[Speed] CPU speed of one core changes for unknown reason

Victor Stinner victor.stinner at gmail.com
Wed May 18 19:39:57 EDT 2016


2016-05-18 23:05 GMT+02:00 Paul Graydon <paul at paulgraydon.co.uk>:
> Bear in mind that what you see by way of CPU Speed is based on *sampling*, and the CPU can be switched speeds very
> quickly.  Far faster than you'd necessarily see in your periodic updates.  Also note that if your cooling isn't up to
> scratch for handling the CPU running permanently at its top normal speed, thermal throttling will cause the system to
> slow down independently of anything happening OS side.  That's embedded within the chip and can't be disabled.

I checked the temperature of my CPU cores using the "sensors" command
and it was somewhere around ~50°C which doesn't seem "too hot" to me.
A better bet is that I was close the temperature switching between
Turbo Mode or not.

I disabled Turbo Mode and Hyperthreading on my CPU and I didn't
reproduce the random slowdown anymore.

I also misunderstood how Turbo Mode works. By default, a CPU uses the
Turbo Mode, but disables it automatically if the CPU is too hot. I
expected that the CPU doesn't use Turbo Mode, but start to use it
after a few seconds if the CPU usage is high.

It looks like the performance also depends on the number of cores
currently used:
https://en.wikipedia.org/wiki/Intel_Turbo_Boost#Example


> FWIW microbenchmarks are inherently unstable and susceptible to jitter on the system side.

Using CPU isolation helps a lot to reduce the noise coming from the "system".

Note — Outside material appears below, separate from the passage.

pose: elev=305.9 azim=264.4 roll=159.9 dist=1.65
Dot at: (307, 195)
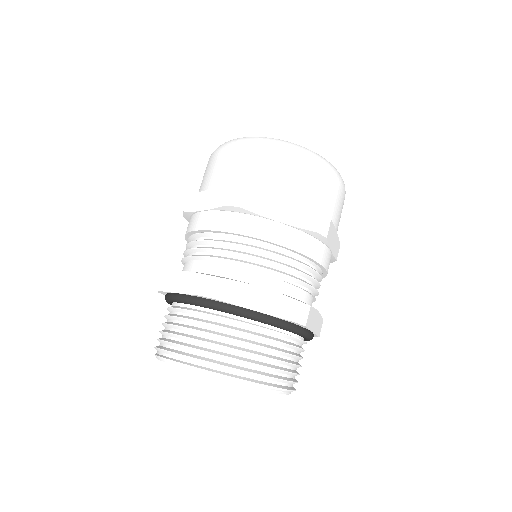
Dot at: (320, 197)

> If microbenchmarking really is the right thing for your needs, (...)

Someone asked me to check the perfomance of my patches using perf.py,
so I'm using it. The accuracy of some specific benchmark of this
benchmark suite is still an open question ;-)


> ... you should look at running enough runs to be able to get a fair idea of realistic performance.

Right, this idea was already discussed in other threads and already
implemented in the PyPy flavor of perf.py. I also patched locally my
perf.py to do that.


> I do have some concerns that you're increasingly creating a synthetic environment to benchmark against, and that you're
> at risk of optimising towards an environment the code won't actually run in, and might even end up pursuing the wrong
> optimisations.

Yeah, that's an excellent remark :-) It's not the first time that I
read it. I think that it's ok to use CPU isolation and tune CPU
options (ex: disable Turbo Mode) to reduce the noise. Other parameters
like disabling hash randomization or disabling ASLR is more an open
question.

It seems to me that disabling randomization (hash function, ASLR)
introduces a risk of leading to the invalidate conclusion (patch makes
Python faster / slower). But I read this advice many times, and
perf.py currently explicitly disables hash randomization.

The most common trend in benchmarking is to disable all sources of
noice and only care of the minimum (smallest timing). In my experience
(of last weeks), it just doesn't work, at least for microbenchmarks.